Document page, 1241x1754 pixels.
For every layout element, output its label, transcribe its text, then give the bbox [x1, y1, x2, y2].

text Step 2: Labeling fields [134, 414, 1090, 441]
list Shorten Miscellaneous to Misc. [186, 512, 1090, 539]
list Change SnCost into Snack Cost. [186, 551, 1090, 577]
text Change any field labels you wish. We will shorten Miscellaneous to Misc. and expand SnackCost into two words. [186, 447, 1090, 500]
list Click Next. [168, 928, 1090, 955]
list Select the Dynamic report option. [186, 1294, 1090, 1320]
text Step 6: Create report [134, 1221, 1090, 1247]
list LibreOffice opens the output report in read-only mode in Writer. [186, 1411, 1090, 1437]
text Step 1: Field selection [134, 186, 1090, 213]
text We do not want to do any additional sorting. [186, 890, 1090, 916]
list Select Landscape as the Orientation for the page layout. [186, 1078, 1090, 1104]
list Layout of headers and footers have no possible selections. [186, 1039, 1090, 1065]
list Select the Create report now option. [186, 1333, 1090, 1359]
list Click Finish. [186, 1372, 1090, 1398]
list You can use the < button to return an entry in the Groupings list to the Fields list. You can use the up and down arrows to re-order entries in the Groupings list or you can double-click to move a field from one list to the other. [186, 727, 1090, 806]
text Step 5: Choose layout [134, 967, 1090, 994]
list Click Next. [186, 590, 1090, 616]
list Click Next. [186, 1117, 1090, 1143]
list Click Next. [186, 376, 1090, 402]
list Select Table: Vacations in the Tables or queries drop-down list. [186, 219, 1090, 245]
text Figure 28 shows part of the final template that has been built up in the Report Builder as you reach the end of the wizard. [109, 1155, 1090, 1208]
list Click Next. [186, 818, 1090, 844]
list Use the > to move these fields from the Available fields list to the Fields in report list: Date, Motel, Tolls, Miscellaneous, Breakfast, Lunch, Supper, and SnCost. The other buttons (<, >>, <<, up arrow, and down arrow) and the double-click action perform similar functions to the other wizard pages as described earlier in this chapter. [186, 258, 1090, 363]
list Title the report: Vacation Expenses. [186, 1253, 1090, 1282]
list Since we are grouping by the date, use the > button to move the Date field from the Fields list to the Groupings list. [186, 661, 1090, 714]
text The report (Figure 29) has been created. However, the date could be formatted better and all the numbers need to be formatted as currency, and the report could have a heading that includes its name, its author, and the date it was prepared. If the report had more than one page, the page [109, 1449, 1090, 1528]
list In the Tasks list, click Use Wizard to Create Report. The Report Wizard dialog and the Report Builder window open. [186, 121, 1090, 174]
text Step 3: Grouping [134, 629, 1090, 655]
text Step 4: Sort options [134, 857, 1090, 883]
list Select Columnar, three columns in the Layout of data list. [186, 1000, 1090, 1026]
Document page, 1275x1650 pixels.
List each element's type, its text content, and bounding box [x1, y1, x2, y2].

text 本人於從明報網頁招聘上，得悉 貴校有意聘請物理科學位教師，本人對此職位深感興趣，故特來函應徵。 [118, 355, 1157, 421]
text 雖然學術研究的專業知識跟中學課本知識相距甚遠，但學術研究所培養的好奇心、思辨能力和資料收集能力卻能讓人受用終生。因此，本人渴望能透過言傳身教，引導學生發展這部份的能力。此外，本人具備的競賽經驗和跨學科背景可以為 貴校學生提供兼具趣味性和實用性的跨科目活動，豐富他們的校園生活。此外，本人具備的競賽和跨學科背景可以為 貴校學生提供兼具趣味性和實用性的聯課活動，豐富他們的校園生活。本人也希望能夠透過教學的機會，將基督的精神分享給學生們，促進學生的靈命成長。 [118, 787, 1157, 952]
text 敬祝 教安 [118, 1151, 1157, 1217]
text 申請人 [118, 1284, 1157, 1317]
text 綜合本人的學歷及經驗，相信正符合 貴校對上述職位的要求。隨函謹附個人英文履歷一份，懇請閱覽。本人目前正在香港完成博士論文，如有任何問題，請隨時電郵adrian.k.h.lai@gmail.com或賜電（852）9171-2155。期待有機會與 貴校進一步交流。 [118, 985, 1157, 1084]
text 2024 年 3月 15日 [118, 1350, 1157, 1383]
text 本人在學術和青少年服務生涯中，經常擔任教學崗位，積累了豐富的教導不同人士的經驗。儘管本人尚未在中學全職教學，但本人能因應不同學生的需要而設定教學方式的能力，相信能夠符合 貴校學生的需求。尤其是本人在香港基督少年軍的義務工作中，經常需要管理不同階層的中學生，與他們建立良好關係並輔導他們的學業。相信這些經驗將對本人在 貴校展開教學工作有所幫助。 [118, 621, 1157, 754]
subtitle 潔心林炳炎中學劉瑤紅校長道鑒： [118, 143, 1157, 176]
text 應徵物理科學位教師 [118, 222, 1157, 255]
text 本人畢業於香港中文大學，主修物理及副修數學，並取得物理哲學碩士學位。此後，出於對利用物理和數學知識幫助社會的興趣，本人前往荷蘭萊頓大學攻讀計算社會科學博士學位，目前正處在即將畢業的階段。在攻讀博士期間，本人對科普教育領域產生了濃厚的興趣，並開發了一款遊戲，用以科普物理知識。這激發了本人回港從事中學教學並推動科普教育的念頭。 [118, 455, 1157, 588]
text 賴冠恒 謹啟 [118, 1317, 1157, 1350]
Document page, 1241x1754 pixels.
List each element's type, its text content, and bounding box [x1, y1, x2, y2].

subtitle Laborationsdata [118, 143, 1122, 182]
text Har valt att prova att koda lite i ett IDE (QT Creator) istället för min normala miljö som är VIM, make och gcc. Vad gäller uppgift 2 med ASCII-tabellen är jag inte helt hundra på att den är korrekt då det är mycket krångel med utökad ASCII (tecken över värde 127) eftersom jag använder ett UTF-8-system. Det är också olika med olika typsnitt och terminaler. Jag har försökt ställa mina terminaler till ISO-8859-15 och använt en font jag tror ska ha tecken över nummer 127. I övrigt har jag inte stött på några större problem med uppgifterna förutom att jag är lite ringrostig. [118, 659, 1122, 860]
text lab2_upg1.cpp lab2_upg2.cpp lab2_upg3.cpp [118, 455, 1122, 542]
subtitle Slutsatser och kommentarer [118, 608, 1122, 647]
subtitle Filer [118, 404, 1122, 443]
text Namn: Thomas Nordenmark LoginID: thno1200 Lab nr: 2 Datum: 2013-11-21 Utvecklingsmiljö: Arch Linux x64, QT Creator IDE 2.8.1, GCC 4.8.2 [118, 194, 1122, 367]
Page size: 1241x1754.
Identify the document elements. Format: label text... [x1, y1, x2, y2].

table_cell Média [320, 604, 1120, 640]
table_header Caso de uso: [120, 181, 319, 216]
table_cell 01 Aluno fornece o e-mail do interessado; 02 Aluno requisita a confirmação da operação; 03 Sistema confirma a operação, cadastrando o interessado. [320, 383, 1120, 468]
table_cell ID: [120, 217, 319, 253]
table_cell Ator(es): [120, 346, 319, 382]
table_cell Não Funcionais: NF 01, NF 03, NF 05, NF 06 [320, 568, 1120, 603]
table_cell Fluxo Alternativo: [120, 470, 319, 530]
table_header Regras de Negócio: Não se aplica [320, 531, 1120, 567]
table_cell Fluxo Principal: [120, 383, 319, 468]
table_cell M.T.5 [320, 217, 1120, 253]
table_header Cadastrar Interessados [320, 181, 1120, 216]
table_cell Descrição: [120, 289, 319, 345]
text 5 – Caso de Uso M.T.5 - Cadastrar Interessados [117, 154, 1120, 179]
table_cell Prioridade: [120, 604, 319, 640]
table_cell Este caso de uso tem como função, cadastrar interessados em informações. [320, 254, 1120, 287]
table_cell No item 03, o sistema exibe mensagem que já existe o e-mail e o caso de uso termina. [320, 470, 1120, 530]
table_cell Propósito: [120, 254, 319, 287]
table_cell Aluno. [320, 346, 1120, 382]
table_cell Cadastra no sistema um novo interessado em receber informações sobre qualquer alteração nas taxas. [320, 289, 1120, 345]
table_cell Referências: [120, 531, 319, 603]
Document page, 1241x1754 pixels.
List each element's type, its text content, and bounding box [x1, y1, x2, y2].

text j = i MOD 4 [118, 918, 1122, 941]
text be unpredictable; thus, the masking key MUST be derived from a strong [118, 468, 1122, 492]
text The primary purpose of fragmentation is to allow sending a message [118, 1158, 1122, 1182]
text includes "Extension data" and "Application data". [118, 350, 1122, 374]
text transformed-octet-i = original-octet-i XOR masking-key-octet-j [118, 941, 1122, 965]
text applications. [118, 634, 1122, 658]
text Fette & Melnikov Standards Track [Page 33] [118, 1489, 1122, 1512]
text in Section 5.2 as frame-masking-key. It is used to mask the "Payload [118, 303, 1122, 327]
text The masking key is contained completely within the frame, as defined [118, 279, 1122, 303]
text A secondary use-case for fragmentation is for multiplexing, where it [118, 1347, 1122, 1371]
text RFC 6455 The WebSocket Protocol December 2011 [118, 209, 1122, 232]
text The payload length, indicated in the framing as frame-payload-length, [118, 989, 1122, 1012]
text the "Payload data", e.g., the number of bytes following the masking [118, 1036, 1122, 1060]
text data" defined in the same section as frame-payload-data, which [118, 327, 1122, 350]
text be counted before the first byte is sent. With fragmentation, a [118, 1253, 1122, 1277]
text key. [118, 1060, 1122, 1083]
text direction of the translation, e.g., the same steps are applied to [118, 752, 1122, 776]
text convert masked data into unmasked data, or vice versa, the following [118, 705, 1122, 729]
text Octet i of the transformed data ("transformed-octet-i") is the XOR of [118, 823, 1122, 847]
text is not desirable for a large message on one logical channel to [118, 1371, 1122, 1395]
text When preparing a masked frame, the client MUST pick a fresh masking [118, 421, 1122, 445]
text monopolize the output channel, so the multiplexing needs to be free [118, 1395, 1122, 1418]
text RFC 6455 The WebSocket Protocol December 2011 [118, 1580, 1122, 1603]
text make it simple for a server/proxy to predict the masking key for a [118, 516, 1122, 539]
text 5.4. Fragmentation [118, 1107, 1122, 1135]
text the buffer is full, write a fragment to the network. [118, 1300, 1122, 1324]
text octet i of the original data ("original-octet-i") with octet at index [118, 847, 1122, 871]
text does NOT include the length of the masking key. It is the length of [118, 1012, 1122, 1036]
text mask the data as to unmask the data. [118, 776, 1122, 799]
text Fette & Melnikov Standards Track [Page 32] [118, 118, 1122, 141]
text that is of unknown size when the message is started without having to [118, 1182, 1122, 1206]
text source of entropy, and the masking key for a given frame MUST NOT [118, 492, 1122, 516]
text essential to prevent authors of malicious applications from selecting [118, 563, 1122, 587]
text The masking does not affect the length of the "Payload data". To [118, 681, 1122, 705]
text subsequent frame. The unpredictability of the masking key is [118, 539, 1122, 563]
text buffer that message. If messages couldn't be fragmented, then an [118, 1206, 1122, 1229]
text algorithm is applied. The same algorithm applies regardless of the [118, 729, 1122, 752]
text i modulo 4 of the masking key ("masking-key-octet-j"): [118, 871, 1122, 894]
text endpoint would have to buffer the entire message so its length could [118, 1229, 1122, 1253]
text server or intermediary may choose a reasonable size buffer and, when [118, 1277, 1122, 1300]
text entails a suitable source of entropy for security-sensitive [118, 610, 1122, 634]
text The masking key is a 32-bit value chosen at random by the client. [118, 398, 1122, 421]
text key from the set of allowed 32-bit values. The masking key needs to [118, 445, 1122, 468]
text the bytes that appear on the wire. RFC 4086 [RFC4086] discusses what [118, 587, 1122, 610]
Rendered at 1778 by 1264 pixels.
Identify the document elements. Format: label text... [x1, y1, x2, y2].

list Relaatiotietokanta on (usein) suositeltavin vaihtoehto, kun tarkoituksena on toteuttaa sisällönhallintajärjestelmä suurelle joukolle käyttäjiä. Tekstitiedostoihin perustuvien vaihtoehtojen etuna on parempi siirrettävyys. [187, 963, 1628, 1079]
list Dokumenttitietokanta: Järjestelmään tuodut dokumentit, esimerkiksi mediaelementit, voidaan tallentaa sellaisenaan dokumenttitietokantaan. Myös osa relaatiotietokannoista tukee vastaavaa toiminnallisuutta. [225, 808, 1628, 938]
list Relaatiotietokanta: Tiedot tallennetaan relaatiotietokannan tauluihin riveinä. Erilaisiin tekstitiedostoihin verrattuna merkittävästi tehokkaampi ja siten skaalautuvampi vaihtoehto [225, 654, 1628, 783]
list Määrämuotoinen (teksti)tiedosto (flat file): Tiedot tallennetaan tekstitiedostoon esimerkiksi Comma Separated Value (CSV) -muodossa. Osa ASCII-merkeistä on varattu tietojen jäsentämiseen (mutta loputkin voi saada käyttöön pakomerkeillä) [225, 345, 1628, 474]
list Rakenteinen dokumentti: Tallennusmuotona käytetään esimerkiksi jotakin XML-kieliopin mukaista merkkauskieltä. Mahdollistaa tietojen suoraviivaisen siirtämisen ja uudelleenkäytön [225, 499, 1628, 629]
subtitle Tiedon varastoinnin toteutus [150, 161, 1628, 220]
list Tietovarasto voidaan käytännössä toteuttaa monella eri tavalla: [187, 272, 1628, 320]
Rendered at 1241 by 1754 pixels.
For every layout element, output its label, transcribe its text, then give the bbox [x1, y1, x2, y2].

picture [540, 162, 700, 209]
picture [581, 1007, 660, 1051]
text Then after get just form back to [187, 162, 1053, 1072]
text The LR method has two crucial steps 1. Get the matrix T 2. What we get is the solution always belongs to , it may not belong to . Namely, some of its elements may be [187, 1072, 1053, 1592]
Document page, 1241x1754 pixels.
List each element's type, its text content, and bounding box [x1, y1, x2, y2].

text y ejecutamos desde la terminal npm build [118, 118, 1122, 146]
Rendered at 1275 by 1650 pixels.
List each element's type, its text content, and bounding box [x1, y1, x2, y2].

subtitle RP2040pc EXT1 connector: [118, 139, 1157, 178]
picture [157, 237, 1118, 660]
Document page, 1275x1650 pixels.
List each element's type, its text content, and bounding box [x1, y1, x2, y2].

=-=-=-=-=

Direction: Reproduce verbatim the stretch of the records from the line containing "subtitle RP2040pc EXT1" through the end of the records, with both ends included.

Response below:
subtitle RP2040pc EXT1 connector: [118, 139, 1157, 178]
picture [157, 237, 1118, 660]
Document page, 1275x1650 pixels.
List each element's type, its text content, and bounding box [x1, y1, x2, y2].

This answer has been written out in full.